食事を終えて、部屋に戻る。

「文月様。お風呂の準備が整いました」
「ありがとう。華さん」

入浴のための準備をして、浴室へ向かう。

──いつ見ても、ここの浴室は広いわ……。

数ヶ月間、毎夜入っていても、この広さには中々慣れない。
部屋も広いうえに浴室まで広いとなると、少し目が回る。

「でも、そろそろ慣れないと。
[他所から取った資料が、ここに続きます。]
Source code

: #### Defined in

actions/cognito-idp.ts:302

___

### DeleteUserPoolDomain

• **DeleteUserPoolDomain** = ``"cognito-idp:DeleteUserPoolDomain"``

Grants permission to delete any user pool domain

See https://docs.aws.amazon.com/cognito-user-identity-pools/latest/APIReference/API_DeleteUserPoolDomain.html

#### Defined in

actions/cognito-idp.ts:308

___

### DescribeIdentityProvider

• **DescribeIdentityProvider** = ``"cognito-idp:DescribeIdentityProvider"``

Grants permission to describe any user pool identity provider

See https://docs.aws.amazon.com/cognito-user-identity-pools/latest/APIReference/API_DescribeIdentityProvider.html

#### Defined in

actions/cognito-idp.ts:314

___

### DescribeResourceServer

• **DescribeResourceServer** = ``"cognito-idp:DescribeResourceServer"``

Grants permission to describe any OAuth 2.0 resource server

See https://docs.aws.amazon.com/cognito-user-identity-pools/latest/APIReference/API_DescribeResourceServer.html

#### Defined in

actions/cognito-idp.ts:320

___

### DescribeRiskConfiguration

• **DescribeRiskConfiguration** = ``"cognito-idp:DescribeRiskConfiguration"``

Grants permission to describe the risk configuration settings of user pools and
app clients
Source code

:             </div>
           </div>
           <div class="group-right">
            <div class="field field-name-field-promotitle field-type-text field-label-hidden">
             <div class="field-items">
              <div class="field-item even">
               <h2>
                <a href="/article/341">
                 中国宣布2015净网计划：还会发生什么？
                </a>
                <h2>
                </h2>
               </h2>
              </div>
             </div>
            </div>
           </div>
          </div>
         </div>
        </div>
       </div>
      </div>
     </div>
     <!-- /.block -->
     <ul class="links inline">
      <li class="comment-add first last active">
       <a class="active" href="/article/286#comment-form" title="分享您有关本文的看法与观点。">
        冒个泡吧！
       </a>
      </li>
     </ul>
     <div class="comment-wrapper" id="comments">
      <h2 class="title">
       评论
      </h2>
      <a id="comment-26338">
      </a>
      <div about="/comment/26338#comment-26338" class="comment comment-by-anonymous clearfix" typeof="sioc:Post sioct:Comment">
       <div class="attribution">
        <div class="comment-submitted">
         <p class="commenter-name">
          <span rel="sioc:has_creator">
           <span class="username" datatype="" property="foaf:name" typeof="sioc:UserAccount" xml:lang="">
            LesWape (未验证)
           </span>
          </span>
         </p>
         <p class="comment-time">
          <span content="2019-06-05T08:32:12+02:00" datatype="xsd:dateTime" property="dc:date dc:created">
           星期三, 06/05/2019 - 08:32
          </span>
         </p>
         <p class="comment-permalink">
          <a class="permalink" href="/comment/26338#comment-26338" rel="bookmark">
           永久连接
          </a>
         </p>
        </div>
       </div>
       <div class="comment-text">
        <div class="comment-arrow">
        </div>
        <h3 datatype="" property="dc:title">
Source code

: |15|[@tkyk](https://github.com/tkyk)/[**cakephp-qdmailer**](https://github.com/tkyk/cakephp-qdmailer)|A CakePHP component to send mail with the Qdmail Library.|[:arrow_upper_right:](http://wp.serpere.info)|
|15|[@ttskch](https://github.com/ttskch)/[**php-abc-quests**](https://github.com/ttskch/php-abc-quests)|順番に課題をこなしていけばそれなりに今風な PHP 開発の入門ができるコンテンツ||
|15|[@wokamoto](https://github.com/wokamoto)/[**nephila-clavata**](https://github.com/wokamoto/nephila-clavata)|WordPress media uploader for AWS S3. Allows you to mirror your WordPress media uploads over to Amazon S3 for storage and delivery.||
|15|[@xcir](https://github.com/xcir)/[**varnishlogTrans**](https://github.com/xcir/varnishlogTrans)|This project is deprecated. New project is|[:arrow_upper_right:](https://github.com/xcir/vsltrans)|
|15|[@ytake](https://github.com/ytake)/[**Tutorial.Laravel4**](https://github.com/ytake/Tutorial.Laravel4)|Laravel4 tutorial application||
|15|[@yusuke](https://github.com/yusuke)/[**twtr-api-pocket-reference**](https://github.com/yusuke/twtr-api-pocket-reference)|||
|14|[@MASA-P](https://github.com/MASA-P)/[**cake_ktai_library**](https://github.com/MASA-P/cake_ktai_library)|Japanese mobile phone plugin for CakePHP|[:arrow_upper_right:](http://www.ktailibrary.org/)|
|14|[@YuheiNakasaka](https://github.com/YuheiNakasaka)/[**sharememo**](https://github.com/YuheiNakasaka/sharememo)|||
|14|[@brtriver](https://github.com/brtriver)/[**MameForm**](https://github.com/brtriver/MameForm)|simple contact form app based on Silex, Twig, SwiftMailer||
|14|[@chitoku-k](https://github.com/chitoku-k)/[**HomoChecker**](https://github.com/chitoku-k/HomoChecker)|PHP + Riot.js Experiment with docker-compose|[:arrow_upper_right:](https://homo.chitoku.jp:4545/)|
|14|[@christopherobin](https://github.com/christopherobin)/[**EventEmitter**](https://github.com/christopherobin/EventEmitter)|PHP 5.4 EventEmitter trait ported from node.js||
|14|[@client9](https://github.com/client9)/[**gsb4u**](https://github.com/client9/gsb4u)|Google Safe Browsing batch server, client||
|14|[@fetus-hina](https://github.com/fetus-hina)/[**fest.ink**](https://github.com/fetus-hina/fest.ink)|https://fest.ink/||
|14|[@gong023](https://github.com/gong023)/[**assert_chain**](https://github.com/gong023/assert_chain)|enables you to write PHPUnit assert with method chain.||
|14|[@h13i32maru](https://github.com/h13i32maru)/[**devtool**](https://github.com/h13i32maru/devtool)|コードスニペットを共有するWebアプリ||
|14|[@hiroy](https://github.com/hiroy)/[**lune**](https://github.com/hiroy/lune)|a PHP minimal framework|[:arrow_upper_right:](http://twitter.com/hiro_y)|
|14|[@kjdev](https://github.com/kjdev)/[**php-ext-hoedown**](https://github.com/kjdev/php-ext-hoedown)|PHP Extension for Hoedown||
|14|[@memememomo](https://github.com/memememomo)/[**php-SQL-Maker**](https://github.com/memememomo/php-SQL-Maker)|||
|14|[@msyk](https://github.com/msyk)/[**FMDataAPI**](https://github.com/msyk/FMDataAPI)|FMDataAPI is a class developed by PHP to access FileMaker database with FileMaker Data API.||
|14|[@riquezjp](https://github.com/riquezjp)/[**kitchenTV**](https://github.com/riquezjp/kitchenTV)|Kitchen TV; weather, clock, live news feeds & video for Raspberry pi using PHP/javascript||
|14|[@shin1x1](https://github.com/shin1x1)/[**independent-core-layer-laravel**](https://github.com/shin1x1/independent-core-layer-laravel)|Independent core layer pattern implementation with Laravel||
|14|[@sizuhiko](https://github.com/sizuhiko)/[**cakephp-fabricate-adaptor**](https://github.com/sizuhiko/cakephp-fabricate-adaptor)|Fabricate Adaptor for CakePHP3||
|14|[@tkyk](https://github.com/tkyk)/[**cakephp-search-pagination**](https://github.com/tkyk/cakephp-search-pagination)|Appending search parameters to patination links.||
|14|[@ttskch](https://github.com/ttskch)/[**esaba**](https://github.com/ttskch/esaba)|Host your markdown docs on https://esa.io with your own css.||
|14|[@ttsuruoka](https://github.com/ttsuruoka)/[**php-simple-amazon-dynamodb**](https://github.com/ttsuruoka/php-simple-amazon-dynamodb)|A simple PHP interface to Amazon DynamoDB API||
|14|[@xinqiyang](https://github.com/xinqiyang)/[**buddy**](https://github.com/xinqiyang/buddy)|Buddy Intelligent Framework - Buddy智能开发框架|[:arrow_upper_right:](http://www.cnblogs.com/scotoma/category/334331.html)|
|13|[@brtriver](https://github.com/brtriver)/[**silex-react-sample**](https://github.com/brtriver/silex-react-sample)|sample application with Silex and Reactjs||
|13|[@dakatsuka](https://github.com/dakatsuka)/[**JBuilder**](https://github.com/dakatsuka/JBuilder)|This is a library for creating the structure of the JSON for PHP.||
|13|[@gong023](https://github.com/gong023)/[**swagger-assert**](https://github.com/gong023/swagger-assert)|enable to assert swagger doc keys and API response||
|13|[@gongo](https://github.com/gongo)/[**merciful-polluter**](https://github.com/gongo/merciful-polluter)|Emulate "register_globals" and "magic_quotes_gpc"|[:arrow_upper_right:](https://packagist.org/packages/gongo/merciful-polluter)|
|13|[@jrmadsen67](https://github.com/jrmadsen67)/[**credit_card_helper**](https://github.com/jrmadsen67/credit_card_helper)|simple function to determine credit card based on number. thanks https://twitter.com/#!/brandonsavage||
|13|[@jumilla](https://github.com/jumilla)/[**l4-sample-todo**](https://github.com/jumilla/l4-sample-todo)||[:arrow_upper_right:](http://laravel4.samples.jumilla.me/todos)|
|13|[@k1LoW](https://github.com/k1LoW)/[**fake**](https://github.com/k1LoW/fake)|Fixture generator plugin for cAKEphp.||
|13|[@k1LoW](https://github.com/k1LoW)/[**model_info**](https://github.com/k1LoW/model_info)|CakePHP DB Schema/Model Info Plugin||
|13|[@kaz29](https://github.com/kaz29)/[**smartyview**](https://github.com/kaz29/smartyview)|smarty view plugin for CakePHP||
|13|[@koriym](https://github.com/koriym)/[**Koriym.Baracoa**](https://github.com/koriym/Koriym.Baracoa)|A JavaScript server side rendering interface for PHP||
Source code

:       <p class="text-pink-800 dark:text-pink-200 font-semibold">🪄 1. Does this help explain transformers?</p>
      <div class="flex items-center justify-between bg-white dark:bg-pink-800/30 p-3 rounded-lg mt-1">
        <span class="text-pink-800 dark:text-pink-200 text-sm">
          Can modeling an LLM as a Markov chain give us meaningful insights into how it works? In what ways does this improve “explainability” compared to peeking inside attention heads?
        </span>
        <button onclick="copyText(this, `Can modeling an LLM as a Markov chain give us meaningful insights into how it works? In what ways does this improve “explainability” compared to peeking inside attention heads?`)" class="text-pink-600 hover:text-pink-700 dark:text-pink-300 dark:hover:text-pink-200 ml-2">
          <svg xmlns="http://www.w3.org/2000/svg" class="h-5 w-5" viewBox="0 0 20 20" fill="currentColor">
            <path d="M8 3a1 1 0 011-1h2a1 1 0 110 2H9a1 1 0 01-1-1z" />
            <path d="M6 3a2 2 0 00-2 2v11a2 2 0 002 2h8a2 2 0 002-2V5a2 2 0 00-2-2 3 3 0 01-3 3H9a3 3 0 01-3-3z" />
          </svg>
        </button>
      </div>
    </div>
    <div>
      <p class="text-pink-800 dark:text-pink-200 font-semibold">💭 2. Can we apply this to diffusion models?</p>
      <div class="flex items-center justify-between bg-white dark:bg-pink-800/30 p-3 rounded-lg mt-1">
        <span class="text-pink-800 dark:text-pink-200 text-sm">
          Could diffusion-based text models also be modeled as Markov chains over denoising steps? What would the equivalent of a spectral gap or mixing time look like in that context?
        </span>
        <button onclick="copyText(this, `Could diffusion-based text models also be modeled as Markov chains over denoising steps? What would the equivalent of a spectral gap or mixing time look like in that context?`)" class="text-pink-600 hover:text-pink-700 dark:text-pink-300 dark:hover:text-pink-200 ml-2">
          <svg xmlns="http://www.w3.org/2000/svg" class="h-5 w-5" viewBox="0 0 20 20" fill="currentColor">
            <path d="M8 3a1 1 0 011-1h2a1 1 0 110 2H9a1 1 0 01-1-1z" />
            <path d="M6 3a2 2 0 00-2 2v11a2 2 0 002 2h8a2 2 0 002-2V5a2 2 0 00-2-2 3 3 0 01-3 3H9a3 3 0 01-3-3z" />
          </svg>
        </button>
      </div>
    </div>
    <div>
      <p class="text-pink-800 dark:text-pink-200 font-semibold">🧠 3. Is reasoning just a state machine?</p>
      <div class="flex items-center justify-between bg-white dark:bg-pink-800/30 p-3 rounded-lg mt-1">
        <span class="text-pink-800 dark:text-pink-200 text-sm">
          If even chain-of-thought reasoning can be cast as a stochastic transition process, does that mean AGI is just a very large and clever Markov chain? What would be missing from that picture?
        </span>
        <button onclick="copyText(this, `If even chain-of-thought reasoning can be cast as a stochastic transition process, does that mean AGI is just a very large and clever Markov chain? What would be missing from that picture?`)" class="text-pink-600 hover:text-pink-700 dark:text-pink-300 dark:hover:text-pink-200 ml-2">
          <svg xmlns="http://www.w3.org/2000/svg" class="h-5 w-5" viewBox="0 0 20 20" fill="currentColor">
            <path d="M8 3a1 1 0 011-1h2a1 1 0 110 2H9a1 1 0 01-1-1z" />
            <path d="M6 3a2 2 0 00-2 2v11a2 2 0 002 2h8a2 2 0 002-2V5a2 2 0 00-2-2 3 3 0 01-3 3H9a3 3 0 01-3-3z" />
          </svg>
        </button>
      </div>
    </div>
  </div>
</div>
お屋敷なんて、ここの倍以上あるもの……」

湯船に浸かりながら、小さくため息をこぼす。

「明日の朝は、朝食を一緒に出来るかしら?」

ふと、思い浮かんだのは夜宵の事だった。

毎日忙しいのにも関わらず、朝と夜は必ず食事を一緒にとってくれる。

なぜ、あそこまで自分に良くしてくれるのか。

自分は何も返すことが出来ないのに、と文月は必然的に思う。

──夜宵さまはどうして……私との婚約を望むのかしら。

自分には、夜宵のようになにかを与えることは出来ない。

いったい、自分は何を持って生まれたのだろう。
母はなぜ自分を産んでくれたのか、愛してくれたのか。

何も無い人間が、ここまで良くしてもらっていいのか。

文月は眠りにつくまで、そう思い続けた。